*Problem description*
Pick up the sourdough bread recipe below after its last sentence and write the instructions that come next.
[Begin Passage shown]
Description
This Easiest Ever Sourdough Bread recipe is a no-knead artisan loaf that produces a beautifully crusty exterior and soft, airy crumb using a simple overnight starter build and a slow fermentation process. Perfect for beginner bakers, it requires minimal effort yet yields delicious homemade sourdough bread with a crisp crust and tender interior.
Ingredients
Scale
Starter Build (Night Before)
- 25 grams mature starter (about 2 tablespoons)
- 75 grams unbleached bread flour or all-purpose flour (½ cup + 1 teaspoon)
- 75 grams water, 90°F (⅓ cup)
Dough
- 100 grams ripe starter (heaping ⅓ cup)
- 300 grams filtered water, 90°F (1¼ cups + 1 tablespoon)
- 500 grams white bread flour or unbleached all-purpose flour (3½ cups + ½ teaspoon)
- 10 grams sea salt (2⅛ teaspoons)
Instructions
- Build the Starter: The evening before baking, combine 25 grams mature starter with 75 grams flour and 75 grams warm water at 90°F in a clean jar. Mix thoroughly until no dry flour remains. Cover loosely with plastic wrap and allow to rest at room temperature for 8-12 hours until doubled in size and bubbly.
- Prepare the Dough: The next morning, mix 100 grams ripe starter with 300 grams warm filtered water (90°F) in a large bowl until fully dispersed. Add 500 grams bread flour and 10 grams sea salt. Stir until a shaggy dough forms, then use your hands to bring it into a sticky ball. This sticky, rough texture is ideal.
- First Rise: Cover the bowl with plastic wrap and place it inside the oven with only the light on for warmth (~80-85°F). Let the dough rise for 5-6 hours until it visibly puffs up and doubles in size. A gentle poke should leave an indent that slowly fills back.
- Shape the Dough: Lightly flour your counter and turn the dough out smooth side down. Fold the dough’s edges (top, bottom, left, right) toward the center, pinching to seal. Repeat the fold sequence once more. Flip dough seam-side down and use cupped hands to rotate and tighten into a smooth ball. The surface should be taut yet soft.
[End Passage shown]
[Begin Raw data]
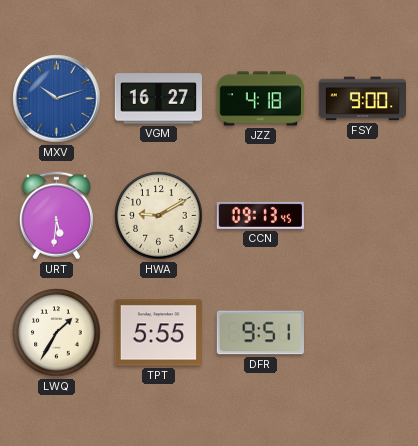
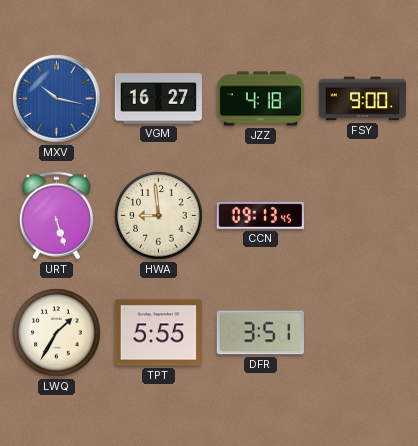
MXV: 10:12 -> 10:17
URT: 5:31 -> 5:27
HWA: 9:10 -> 8:59
DFR: 9:51 -> 3:51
[End Raw data]
*Result*
- Second Rise: Dust a bread basket generously with flour. Place the shaped dough seam-side up in the basket, lightly flour the surface, cover with plastic wrap, and return to the oven light for 2-3 hours until doubled and airy. When pressed, it should hold an indentation.
- Preheat Oven and Prepare for Baking: Remove dough from oven and preheat oven to 450°F. Unlike traditional methods, do not preheat the Dutch oven. Place a sheet of parchment paper on counter and gently turn dough out seam-side down. Score the top with a sharp knife ½-inch deep lengthwise.
- Bake the Bread: Using the parchment, lift the dough into the Dutch oven. Cover with the lid and reduce oven temperature to 425°F. Bake covered for 40 minutes, then remove the lid and bake an additional 5-10 minutes until the crust is dark golden brown and sounds hollow when tapped.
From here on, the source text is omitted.